As I have previously written, I am not someone who has favored expansive presidential powers. As a Madisonian scholar, I favor Congress in most disputes with presidents. However, I saw good-faith arguments on both sides of this case and the Court adopted a middle road on immunity — rejecting the extreme positions of both the Trump team and the lower court.

One of the most glaring moments in the address came when President Biden declared that “for all…for all practical purposes, today’s decision almost certainly means that there are virtually no limits on what a president can do.”

That is not true.

The Court found that there was absolute immunity for actions that fall within their “exclusive sphere of constitutional authority” while they enjoy presumptive immunity for other official acts. They do not enjoy immunity for unofficial, or private, actions.

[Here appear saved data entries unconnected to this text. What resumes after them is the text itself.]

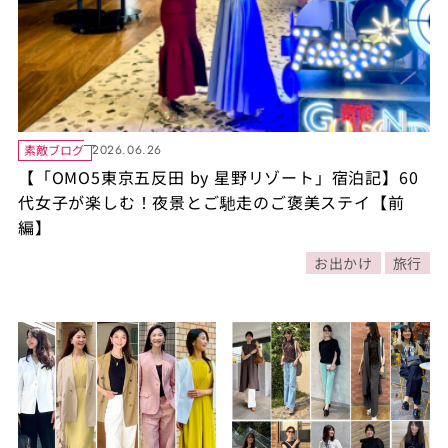
素敵ブログ
2026.06.26
【「OMO5東京五反田 by 星野リゾート」宿泊記】60
代女子が楽しむ！夜景とご馳走のご褒美ステイ【前
編】
お出かけ
旅行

The Court has often adopted tiered approaches in balancing the powers of the branches. For example, in his famous concurrence to Youngstown Sheet & Tube Co. v. Sawyer, 343 U.S. 579 (1952), Justice Robert Jackson broke down the line of authority between Congress and the White House into three groups where the President is acting with express or implied authority from Congress; where Congress is silent (“the zone of twilight” area); and where the President is acting in defiance of Congress.

Here the Court separated cases into actions taken in core areas of executive authority, official actions taken outside those core areas, and unofficial actions.  Actions deemed personal or unofficial are not protected under this ruling.

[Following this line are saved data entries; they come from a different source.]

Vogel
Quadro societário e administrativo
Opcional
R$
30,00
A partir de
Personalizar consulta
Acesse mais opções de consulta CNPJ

It is certainly true that the case affords considerable immunity, including for conversations with subordinates. However, this did not spring suddenly from the head Zeus. As Chief Justice John Roberts lays out in the majority opinion, there has long been robust protections afforded to presidents.

There are also a host of checks and balances on executive authority in our constitutional system. This includes judicial intervention to prevent violations of the law as well as impeachment for high crimes and misdemeanors.

President Biden’s hyper-ventilated response is crushingly ironic. He was vice president when President Barack Obama killed an American citizen without a trial or a charge. When former Attorney General Eric Holder announced the “kill list” policy (that included the right to kill any American citizen), he was met with applause, not condemnation.

The Obama-Biden administration then fought every effort by the family to sue the government. President Biden would have been outraged by any attempt of a Republican district attorney to charge him or President Obama with murder.

He would also be outraged by prosecutors pursuing criminal charges for the deaths associated with the deluge of undocumented persons over the Southern border.

In his address, President Biden also claimed that “the law would no longer” define “the limits of the presidency.”

That is also untrue. This case was remanded for the purpose of defining what of these functions would be deemed private as opposed to official. Even on official actions, former president Donald Trump could be prosecuted if the presumptive immunity is rebutted by prosecutors.

What was most glaring for many civil libertarians was President Biden’s portrayal of himself as a paragon of constitutional fealty.  He declared that “I know I will respect the limits of the presidential powers as I have for the last three-and-a-half years.”

That was also untrue. President Biden has racked up an impressive array of losses in federal courts where he was found to have violated the constitution.

This includes rulings that his administration has exceeded his authority and engaged in racial discrimination in federal programs. Indeed, Biden has often displayed a cavalier attitude toward such violations.

For example, the Biden administration was found to have violated the Constitution in its imposition of a nationwide eviction moratorium through the Centers for Disease Control and Prevention (CDC).  Biden admitted that his White House counsel and most legal experts told him the move was unconstitutional. But he ignored their advice and went with that of Harvard University Professor Laurence Tribe, the one person who would tell him what he wanted to hear. It was, of course, then quickly found to be unconstitutional.

Biden showed the same disregard over the unconstitutionality of his effort to unilaterally forgive roughly half a trillion dollars in student debt. Courts have already enjoined that effort as presumptively unconstitutional (though an appellate court in one of those cases relaxed aspects of the injunction).

The address was used to reinforce his “democracy is on the ballot” campaign theme. Pundits have repeated the mantra, claiming that if Biden is not elected, American democracy will perish.

While some of us have challenged these predictions, the other presidential candidates are missing a far more compelling argument going into this election. While democracy is not on the ballot this election, free speech is.

For many of us in the free speech community, President Biden has become the most anti-free speech president since John Adams. As discussed in my new book,  “The Indispensable Right: Free Speech in an Age of Rage,” the Biden Administration has helped fund and maintain an unprecedented censorship system in the United States.

That record is hardly supportive for a president claiming to be the defender, if not the savior, of the Constitution.